In the 2008 release of “Call of Duty: World at War,” Treyarch implemented an arcade-style minigame (originally titled “Nazi Zombies”) that would consume the whole franchise. Players have long enjoyed the thrill and pure terror of being chased around by the flesh-eating undead.
Treyarch’s fifth title takes Zombies mode to a whole new level. Featuring new characters, storylines and gameplay elements, players are provided with plenty of familiar and fresh things to adore. You can now customize perks at the start of the round — such as the ability to summon a wolf companion — and drink elixirs that allow you to teleport or kill enemies with one shot.
“Black Ops 4” also introduces a crafting element. Throughout the course of the game, collect pieces and assemble them at a workbench to create a new item, like a ballistic shield, which aids significantly in fending off foes.
6. Overcooked! 2
Teamwork makes the dream work. For those who haven’t endured the prequel, “Overcooked!” stacks a team of players against a ticking clock and recipes to complete. Each player takes on a task, such as using the stove or running ingredients. Working together is essential to get all the recipes completed.

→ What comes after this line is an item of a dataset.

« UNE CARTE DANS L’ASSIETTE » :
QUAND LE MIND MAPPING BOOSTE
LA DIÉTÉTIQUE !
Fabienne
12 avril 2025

The second edition features more of the same, save for a few amusing additions. First, the gameplay is no longer limited to local multiplayer; players can cook with their friends online. Second, there are new levels and recipes to conquer, many of which involve constantly changing kitchens in wacky environments (i.e. a hot air balloon).
7. A Way Out
If you’re looking for a developed storyline, “A Way Out” is undoubtedly the route to take. Designed exclusively as a co-op video game, you and your partner play as Leo and Vincent, two convicts who must work together to escape prison.
Teamwork is essential for this title considering that success is not possible without both parties contributing. Notably, the game makes excellent use of split-screen to allow partners to complete two separate tasks simultaneously. For example, during one challenge, one player must distract a guard while his/her partner obtains a key.
Aside from the action-adventure aspects of the game, “A Way Out” is ideal for partners in search of a well-defined narrative. Leo and Vincent develop a touching bond throughout the game, and the dialogue interactions offer compelling thematic insights.
Players are sometimes given choices as to how to accomplish a task, though the narrative is decidedly linear. Interestingly, the majority of “A Way Out” exists in the form of cut scenes, which offers an especially cinematic feel to the experience. Overall, the game is challenging but packs a lot of heart.